Hubungan yang kita saksikan saat tumbuh besar, terutama hubungan orang tua, mempengaruhi cara kita memandang hubungan. Jika masa kecil kita penuh dengan konflik antara orang tua, itu bisa meninggalkan luka yang memengaruhi pandangan kita tentang hubungan.

Dalam bukunya “Marital Conflict and Children: An Emotional Security Perspective,” psikolog E. Mark Cummings dan koleganya menyebutkan bahwa perseteruan antara orang tua bisa membuat anak merasa tidak aman.

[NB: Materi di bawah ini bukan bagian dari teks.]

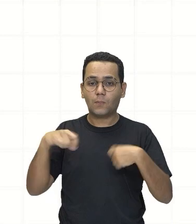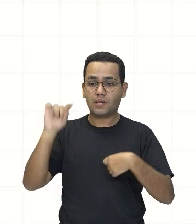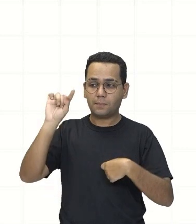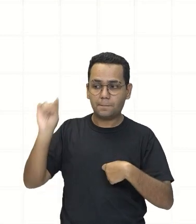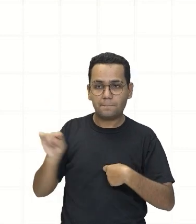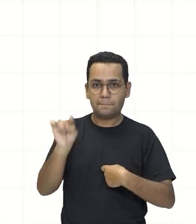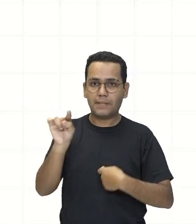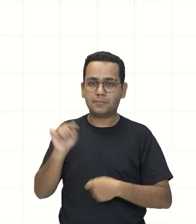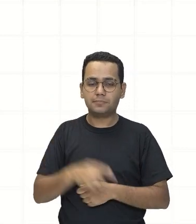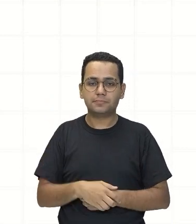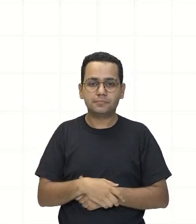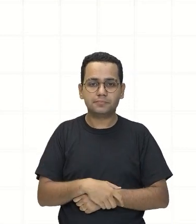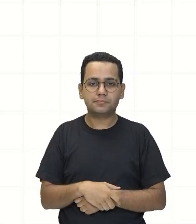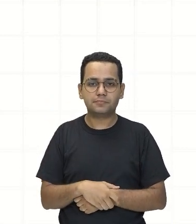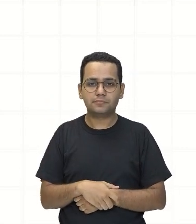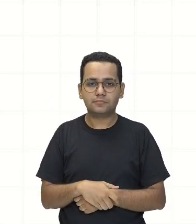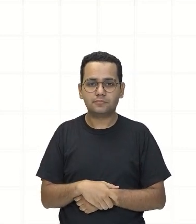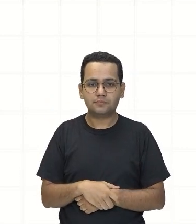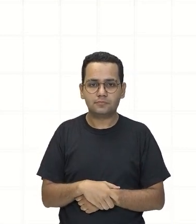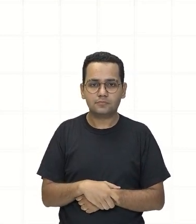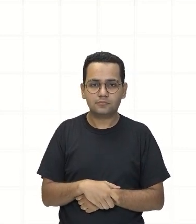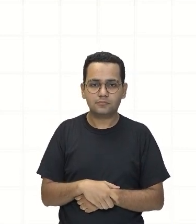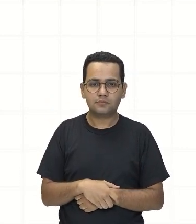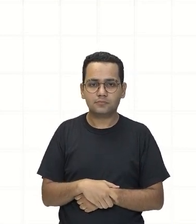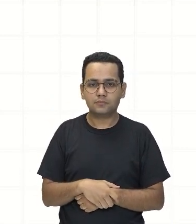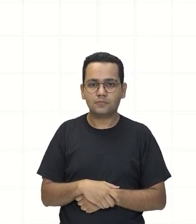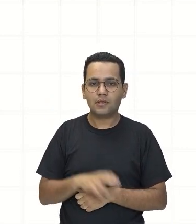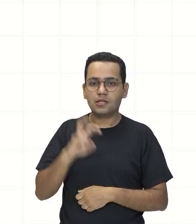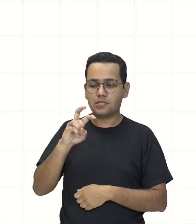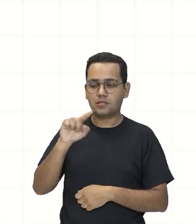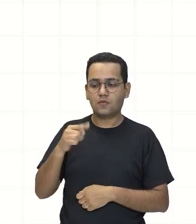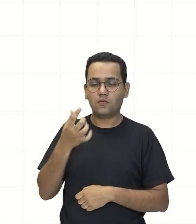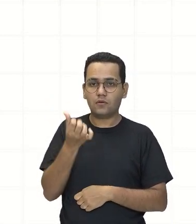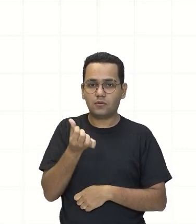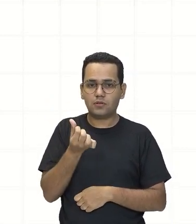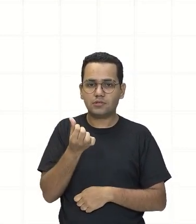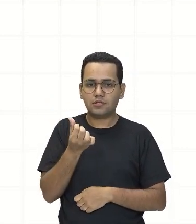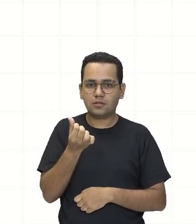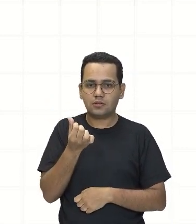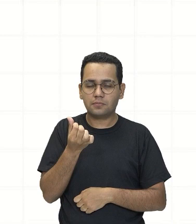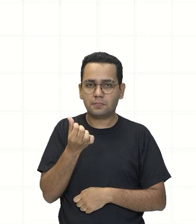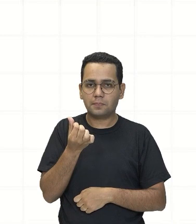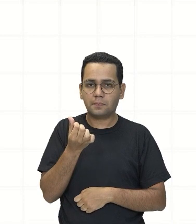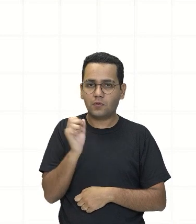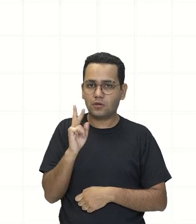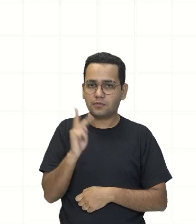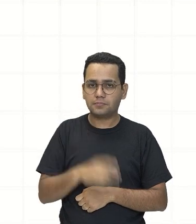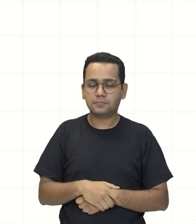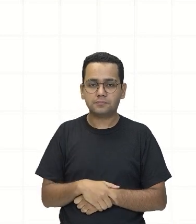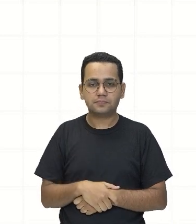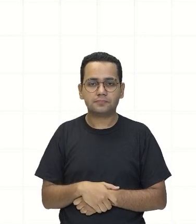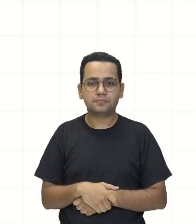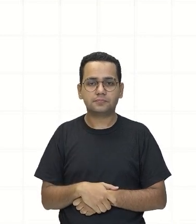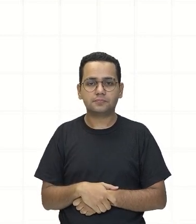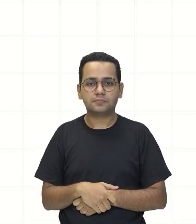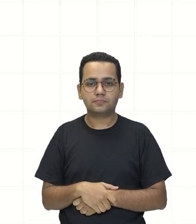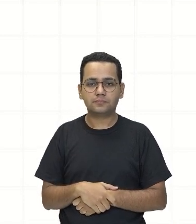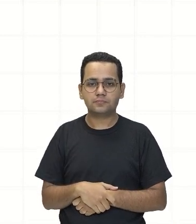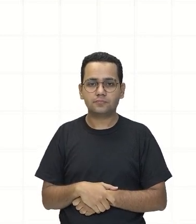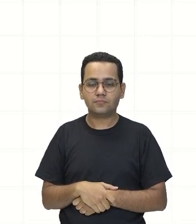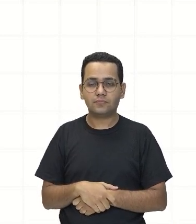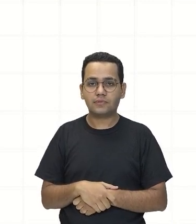pessoal Eu já estava Com 5,6 Não é verdade? Então se eu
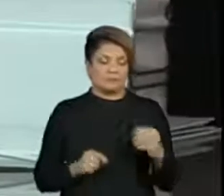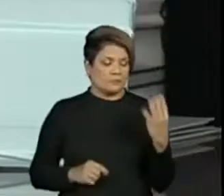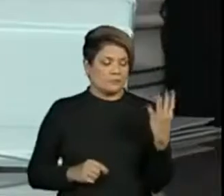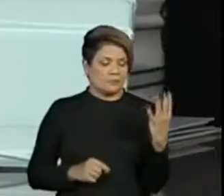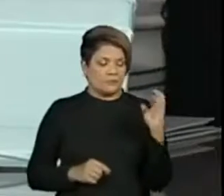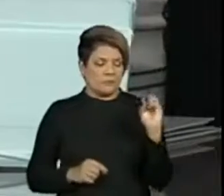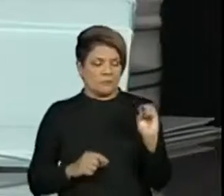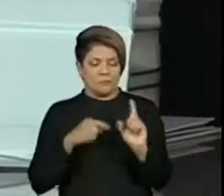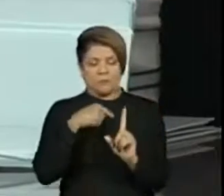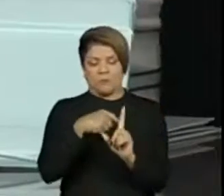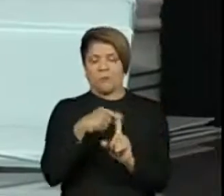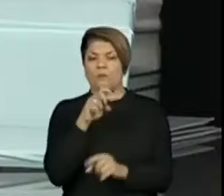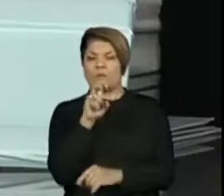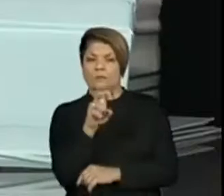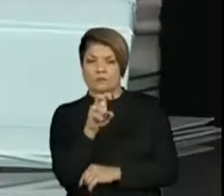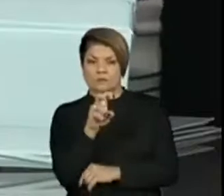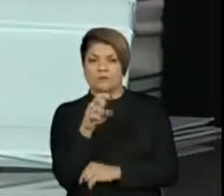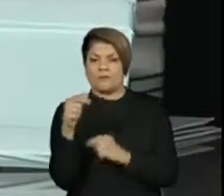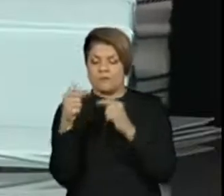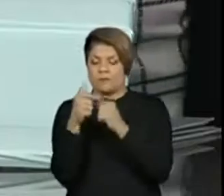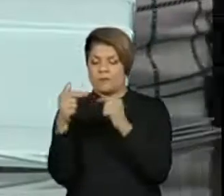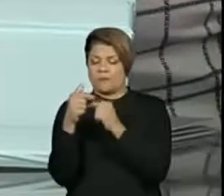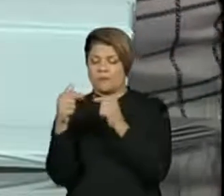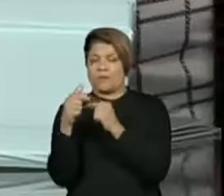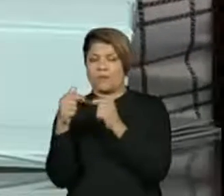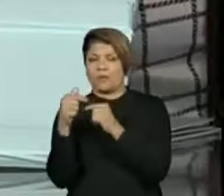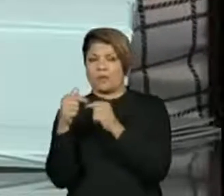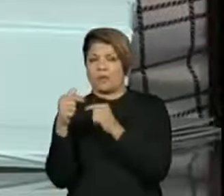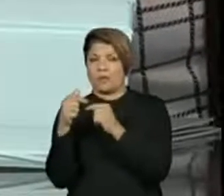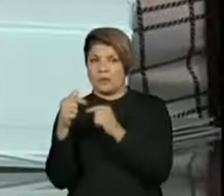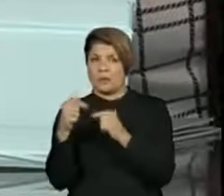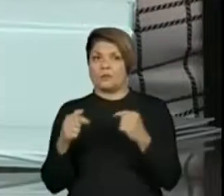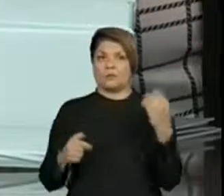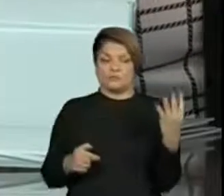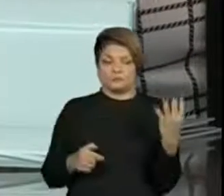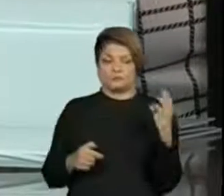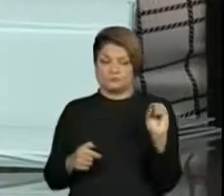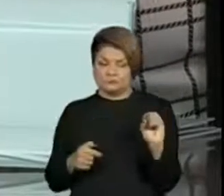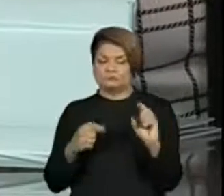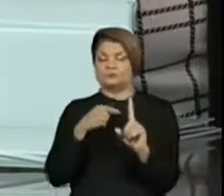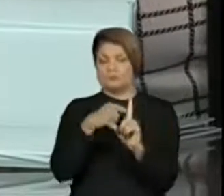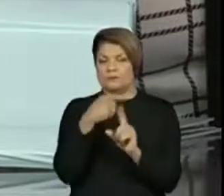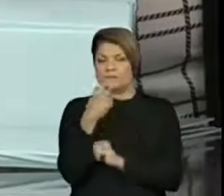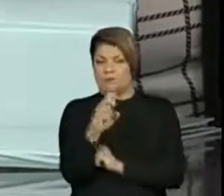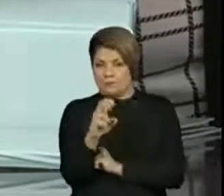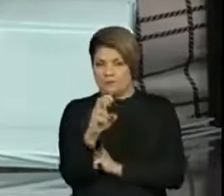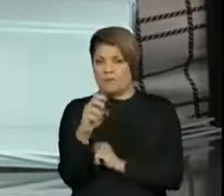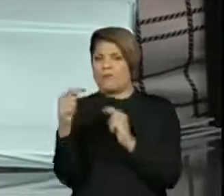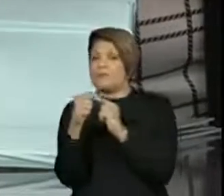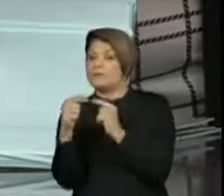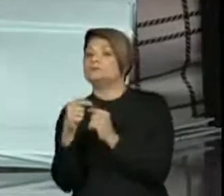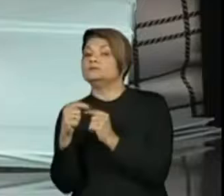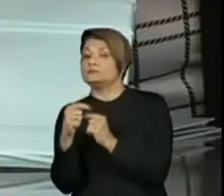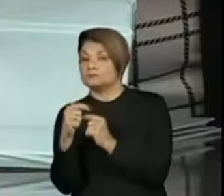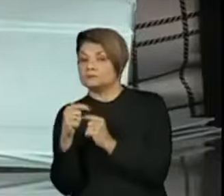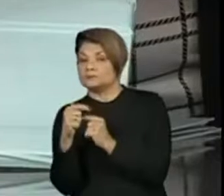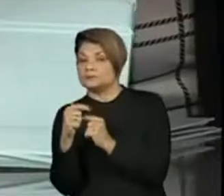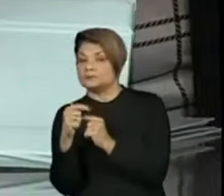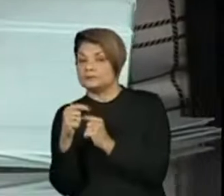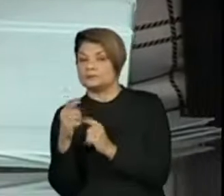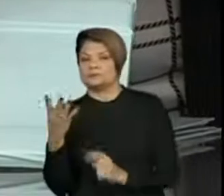45 é o mesmo que 40 mais 5. E aí,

Selain itu, sebuah studi pada tahun 1999 oleh Mark Flynn dan Barry England menunjukkan bahwa anak-anak yang berasal dari keluarga yang penuh konflik mengalami peningkatan kadar kortisol, yang bisa memengaruhi kesehatan mental mereka di masa dewasa. Jika kita pernah menyaksikan konflik seperti itu, penting untuk belajar mengelola konflik secara sehat bersama pasangan, agar tidak mengulangi pola yang sama.

  1. Ekspektasi yang Terlalu Tinggi Sehingga Terjebak dalam Harapan yang Tidak Realistis

Masuk ke dalam hubungan seringkali diiringi ekspektasi tertentu tentang seperti apa hubungan itu seharusnya. Meskipun memiliki ekspektasi dalam hubungan adalah hal yang positif, namun jika ekspektasi itu terlalu tinggi atau tidak realistis, ini bisa merusak hubungan.

Penelitian dari tahun 1994 dan 2012 menunjukkan bahwa harapan optimis dalam hubungan dapat meningkatkan koneksi antara pasangan. Namun, studi oleh psikolog James K. McNulty dan Benjamin R. Karney menemukan bahwa ekspektasi yang tidak terpenuhi menyebabkan penurunan kepuasan dalam hubungan.

Ekspektasi yang realistis, seperti cinta, perhatian, dan penghormatan, adalah hal yang wajar. Namun, berharap pasangan berubah drastis menjadi sosok idola tertentu adalah harapan yang bisa membawa kekecewaan.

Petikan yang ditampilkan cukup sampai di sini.